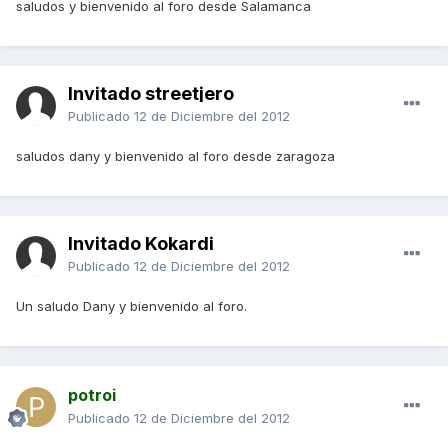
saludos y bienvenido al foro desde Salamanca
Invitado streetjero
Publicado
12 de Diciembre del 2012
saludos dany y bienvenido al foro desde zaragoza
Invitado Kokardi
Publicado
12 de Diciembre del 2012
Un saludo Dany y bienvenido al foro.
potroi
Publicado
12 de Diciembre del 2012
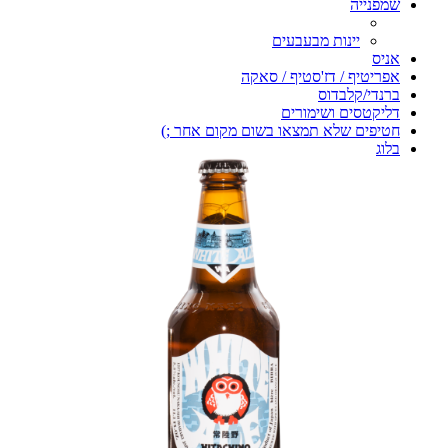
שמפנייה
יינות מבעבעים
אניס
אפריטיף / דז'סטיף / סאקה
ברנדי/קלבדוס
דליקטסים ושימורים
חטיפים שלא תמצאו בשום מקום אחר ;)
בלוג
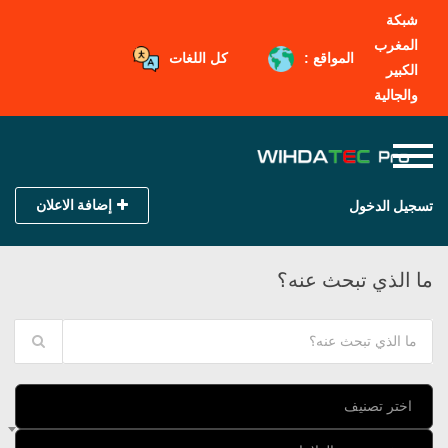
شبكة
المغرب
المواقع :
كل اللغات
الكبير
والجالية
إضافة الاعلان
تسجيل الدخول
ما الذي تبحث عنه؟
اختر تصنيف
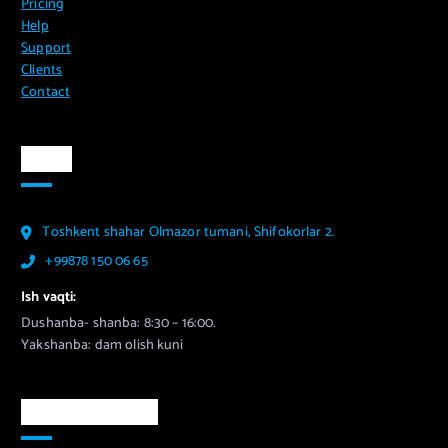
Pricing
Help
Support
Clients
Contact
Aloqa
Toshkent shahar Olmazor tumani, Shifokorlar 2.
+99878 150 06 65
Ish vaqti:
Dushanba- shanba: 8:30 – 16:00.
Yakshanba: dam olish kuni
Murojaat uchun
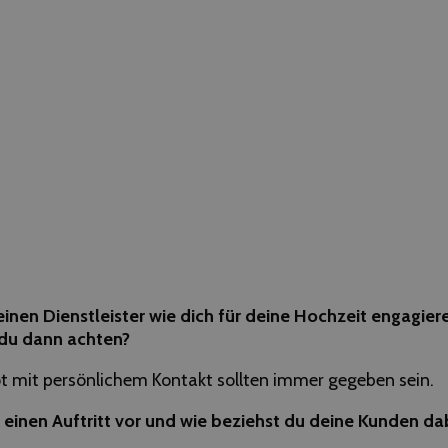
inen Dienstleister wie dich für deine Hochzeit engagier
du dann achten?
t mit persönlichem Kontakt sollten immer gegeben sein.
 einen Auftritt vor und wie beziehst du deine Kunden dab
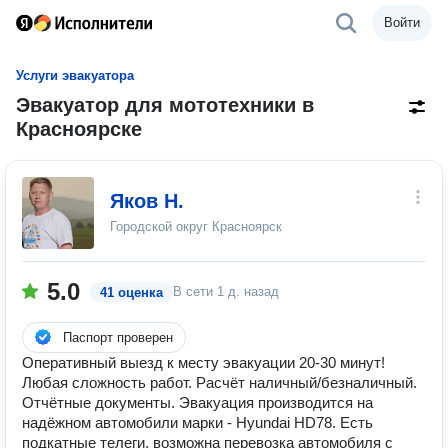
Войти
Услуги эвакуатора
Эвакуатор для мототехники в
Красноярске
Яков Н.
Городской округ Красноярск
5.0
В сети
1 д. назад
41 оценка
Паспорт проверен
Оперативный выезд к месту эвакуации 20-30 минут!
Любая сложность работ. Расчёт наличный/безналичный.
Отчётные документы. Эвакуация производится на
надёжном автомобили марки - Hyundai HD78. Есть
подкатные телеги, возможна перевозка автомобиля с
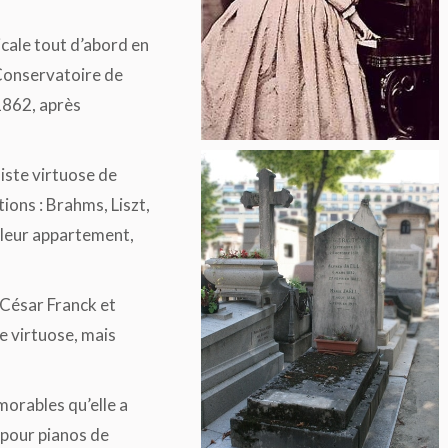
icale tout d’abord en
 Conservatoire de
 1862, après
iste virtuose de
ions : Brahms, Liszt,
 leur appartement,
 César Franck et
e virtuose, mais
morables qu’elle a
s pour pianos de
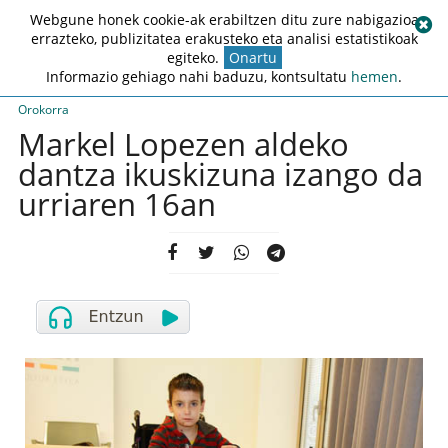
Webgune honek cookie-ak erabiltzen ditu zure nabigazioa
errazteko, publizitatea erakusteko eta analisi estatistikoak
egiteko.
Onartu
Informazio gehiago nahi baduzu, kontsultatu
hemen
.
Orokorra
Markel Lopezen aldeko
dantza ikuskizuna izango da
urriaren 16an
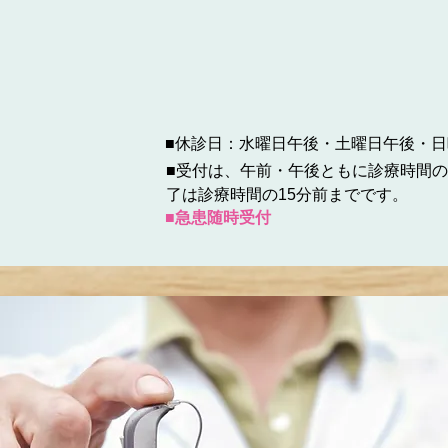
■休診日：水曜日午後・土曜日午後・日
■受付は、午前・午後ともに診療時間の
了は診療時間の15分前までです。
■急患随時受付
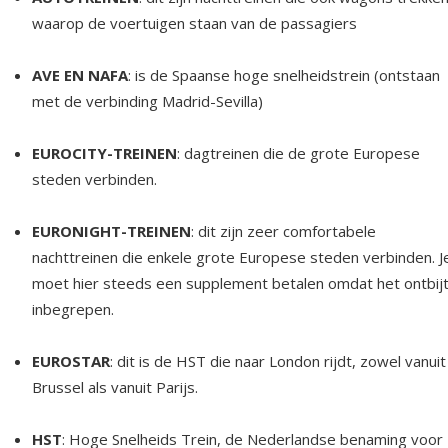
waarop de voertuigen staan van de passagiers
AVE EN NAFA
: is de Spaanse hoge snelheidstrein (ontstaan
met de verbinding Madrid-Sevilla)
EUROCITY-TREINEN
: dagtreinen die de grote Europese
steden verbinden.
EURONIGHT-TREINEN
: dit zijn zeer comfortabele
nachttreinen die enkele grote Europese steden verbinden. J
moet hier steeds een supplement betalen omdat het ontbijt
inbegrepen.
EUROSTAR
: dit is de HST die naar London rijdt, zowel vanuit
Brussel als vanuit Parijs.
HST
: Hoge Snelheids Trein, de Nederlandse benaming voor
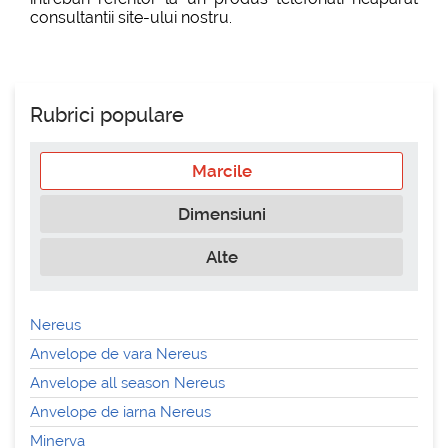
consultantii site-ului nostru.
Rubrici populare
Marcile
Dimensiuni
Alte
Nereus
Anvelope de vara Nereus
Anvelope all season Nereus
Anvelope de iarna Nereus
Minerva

▸ Required action: Can you restate all the records above word for word while dropping the pictures?

▸ Solution to this exercise:
saludos y bienvenido al foro desde Salamanca
Invitado streetjero
Publicado
12 de Diciembre del 2012
saludos dany y bienvenido al foro desde zaragoza
Invitado Kokardi
Publicado
12 de Diciembre del 2012
Un saludo Dany y bienvenido al foro.
potroi
Publicado
12 de Diciembre del 2012
שמפנייה
יינות מבעבעים
אניס
אפריטיף / דז'סטיף / סאקה
ברנדי/קלבדוס
דליקטסים ושימורים
חטיפים שלא תמצאו בשום מקום אחר ;)
בלוג
شبكة
المغرب
المواقع :
كل اللغات
الكبير
والجالية
إضافة الاعلان
تسجيل الدخول
ما الذي تبحث عنه؟
اختر تصنيف
Pricing
Help
Support
Clients
Contact
Aloqa
Toshkent shahar Olmazor tumani, Shifokorlar 2.
+99878 150 06 65
Ish vaqti:
Dushanba- shanba: 8:30 – 16:00.
Yakshanba: dam olish kuni
Murojaat uchun
inen Dienstleister wie dich für deine Hochzeit engagier
du dann achten?
t mit persönlichem Kontakt sollten immer gegeben sein.
 einen Auftritt vor und wie beziehst du deine Kunden dab
Войти
Услуги эвакуатора
Эвакуатор для мототехники в
Красноярске
Яков Н.
Городской округ Красноярск
5.0
В сети
1 д. назад
41 оценка
Паспорт проверен
Оперативный выезд к месту эвакуации 20-30 минут!
Любая сложность работ. Расчёт наличный/безналичный.
Отчётные документы. Эвакуация производится на
надёжном автомобили марки - Hyundai HD78. Есть
подкатные телеги, возможна перевозка автомобиля с
icale tout d’abord en
 Conservatoire de
 1862, après
iste virtuose de
ions : Brahms, Liszt,
 leur appartement,
 César Franck et
e virtuose, mais
morables qu’elle a
s pour pianos de
Webgune honek cookie-ak erabiltzen ditu zure nabigazioa
errazteko, publizitatea erakusteko eta analisi estatistikoak
egiteko.
Onartu
Informazio gehiago nahi baduzu, kontsultatu
hemen
.
Orokorra
Markel Lopezen aldeko
dantza ikuskizuna izango da
urriaren 16an
■休診日：水曜日午後・土曜日午後・日
■受付は、午前・午後ともに診療時間の
了は診療時間の15分前までです。
■急患随時受付
waarop de voertuigen staan van de passagiers
AVE EN NAFA
: is de Spaanse hoge snelheidstrein (ontstaan
met de verbinding Madrid-Sevilla)
EUROCITY-TREINEN
: dagtreinen die de grote Europese
steden verbinden.
EURONIGHT-TREINEN
: dit zijn zeer comfortabele
nachttreinen die enkele grote Europese steden verbinden. J
moet hier steeds een supplement betalen omdat het ontbijt
inbegrepen.
EUROSTAR
: dit is de HST die naar London rijdt, zowel vanuit
Brussel als vanuit Parijs.
HST
: Hoge Snelheids Trein, de Nederlandse benaming voor
consultantii site-ului nostru.
Rubrici populare
Marcile
Dimensiuni
Alte
Nereus
Anvelope de vara Nereus
Anvelope all season Nereus
Anvelope de iarna Nereus
Minerva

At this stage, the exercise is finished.